─── TEXT TO READ ───

Sunday, 19 April 2015

Somebody understands life

http://thoughtcatalog.com/anonymous/2014/03/11-reasons-crop-tops-have-to-go/

Thursday, 16 April 2015

People want a lowdown of my life as always

Here it is with my boy J Jonas's gifs. 
So here's my late year review (for last year)

So this year was the year of firsts.
Not a gif. I'll continue

I got my first real job.
Not the right Jonas, nor a gif

I caught a plane by myself.
Just like this, I failed. I sat in the wrong seat

I went overseas without my family for the first time.
I survived!

I started uni.
It's great. You should all do it. Really. Much fun. Yes.

Which made me forcefully learn how to make friends for the first time in like, ever.
I mean friend. Just friend. JUST BE MY FRIEND OK!

I renovated my first room.
Heyooo!

My hair is now finally on point.
Thanks for the approval sticker Joe.

Food is a passion.
I love you food. You love me too.

See I don't know if I'm loosing weight or gaining weight though.
Dilemma.

I took time out of my day to appreciate Joe Jonas and read his essay.
He's a deep person

I've just matured as a person really.
I actually can't grow a moustache. I'm proud of that though.
And with that, I pat myself on the back. It's almost like I solved all of the worlds problems. I've just achieved so much.

Sunday, 22 March 2015

I've been told to write out my feelings for sociology.

Yeah, you know that subject I have a love hate relationship with.

───

* THE TASK
Reproduce the part of the blog post starting with "I started uni." and going on through "is a passion.".

─── MATERIAL SHOWN ───

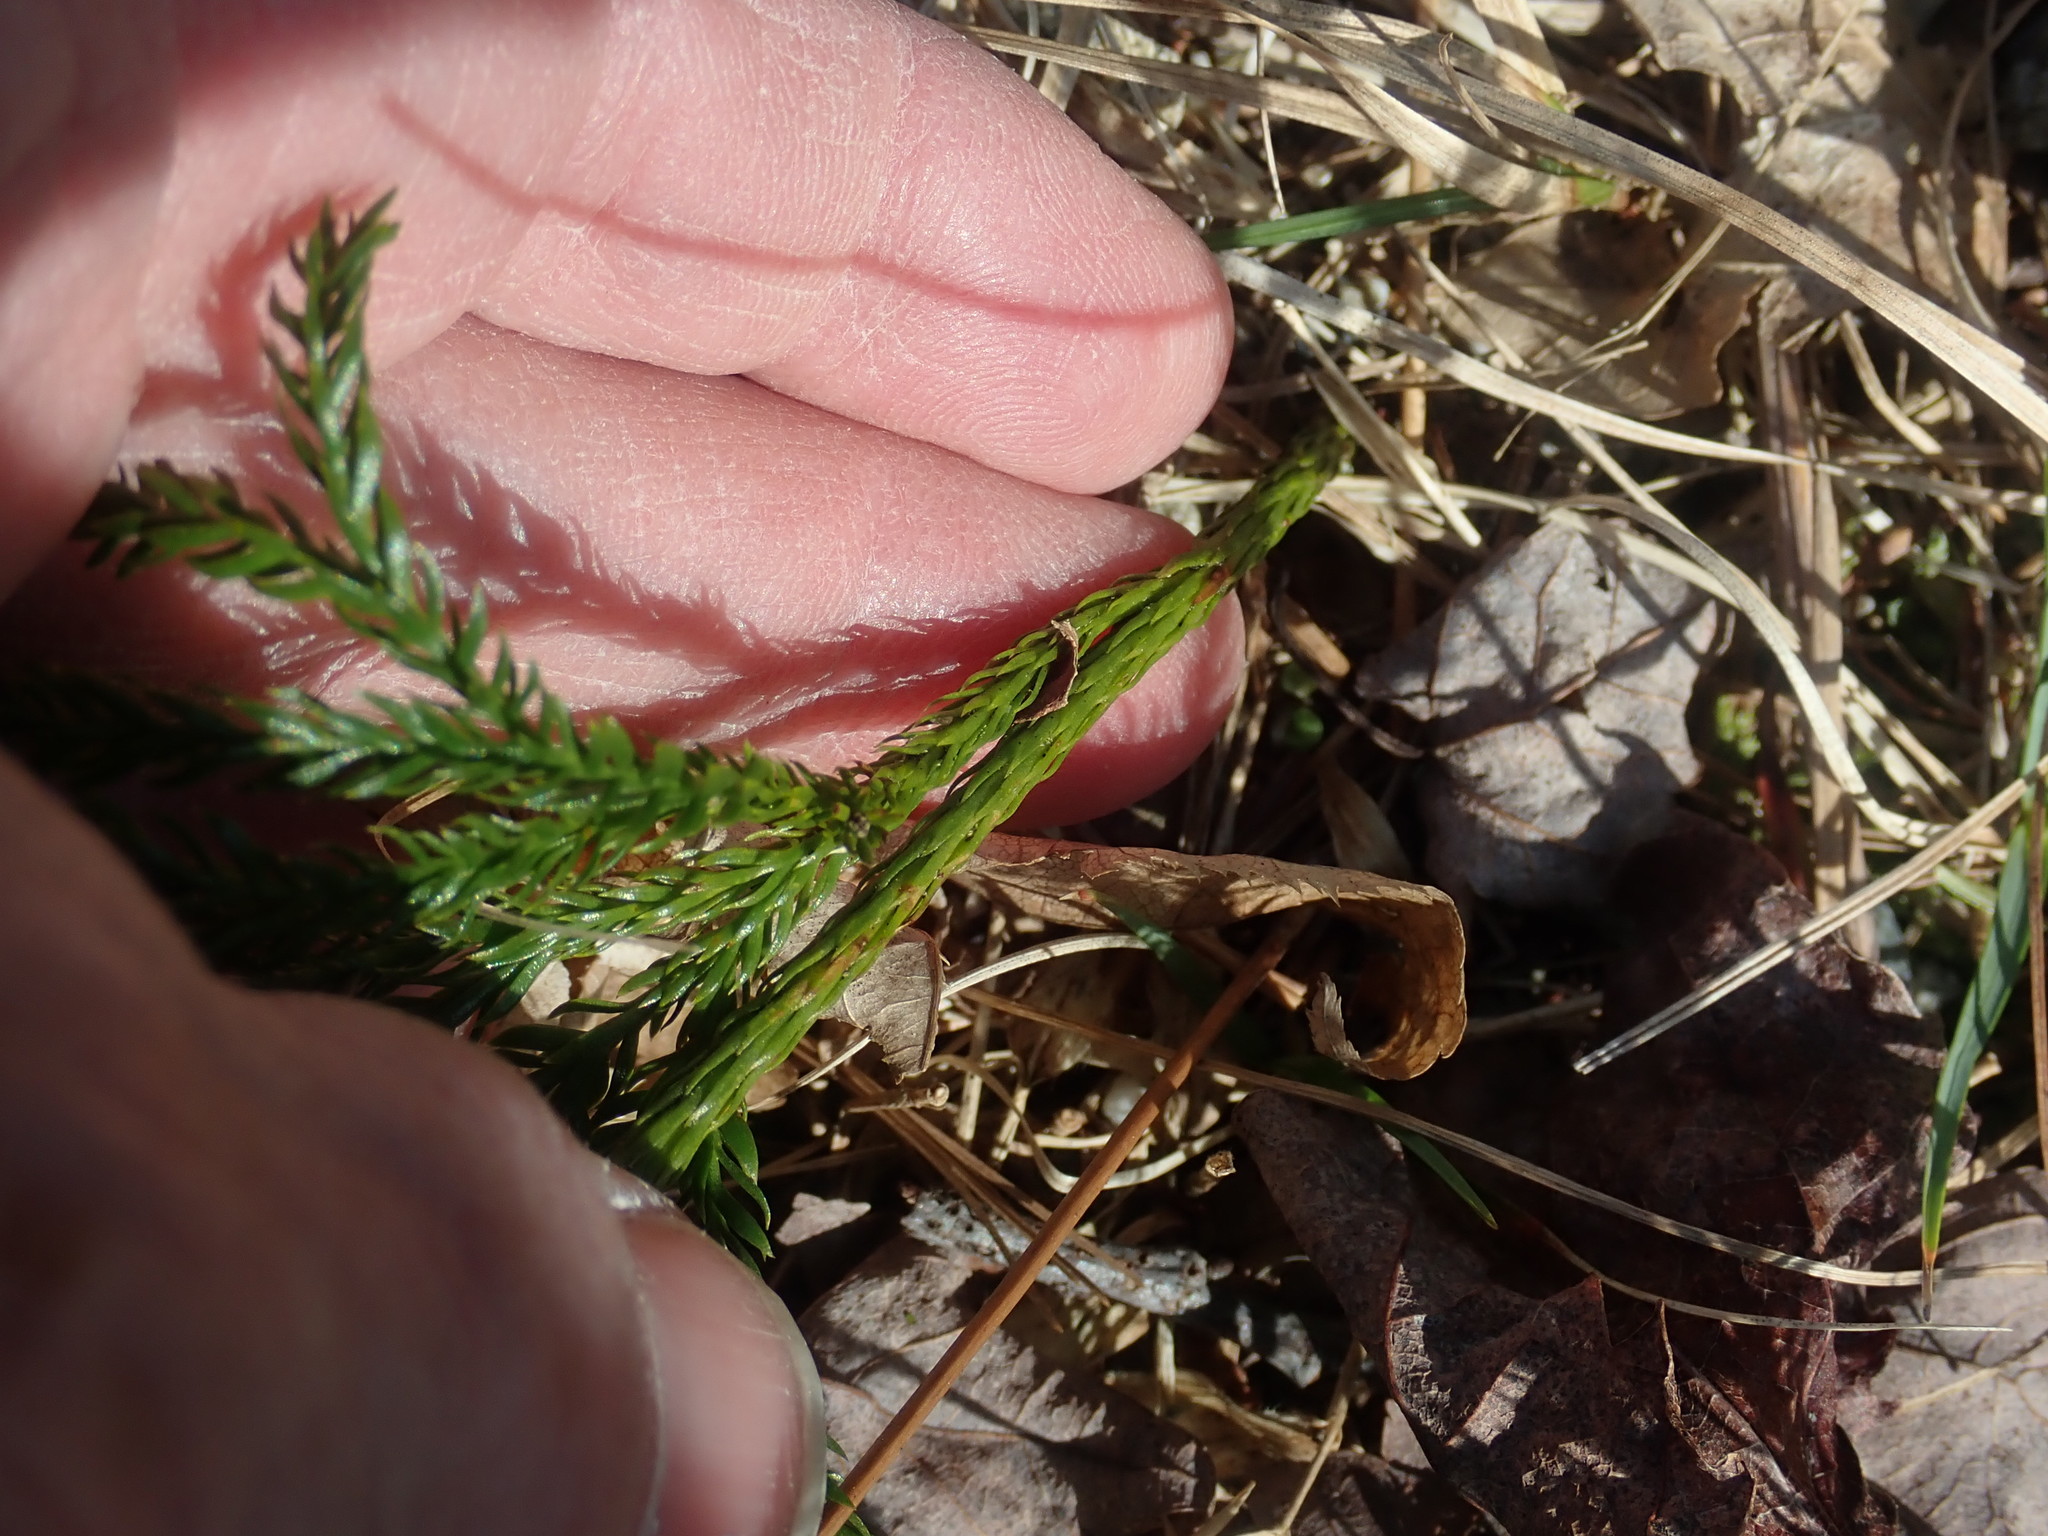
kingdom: Plantae
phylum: Tracheophyta
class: Lycopodiopsida
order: Lycopodiales
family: Lycopodiaceae
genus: Dendrolycopodium
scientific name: Dendrolycopodium obscurum
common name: Common ground-pine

───

* PROBLEM SOLUTION
I started uni.
It's great. You should all do it. Really. Much fun. Yes.

Which made me forcefully learn how to make friends for the first time in like, ever.
I mean friend. Just friend. JUST BE MY FRIEND OK!

I renovated my first room.
Heyooo!

My hair is now finally on point.
Thanks for the approval sticker Joe.

Food is a passion.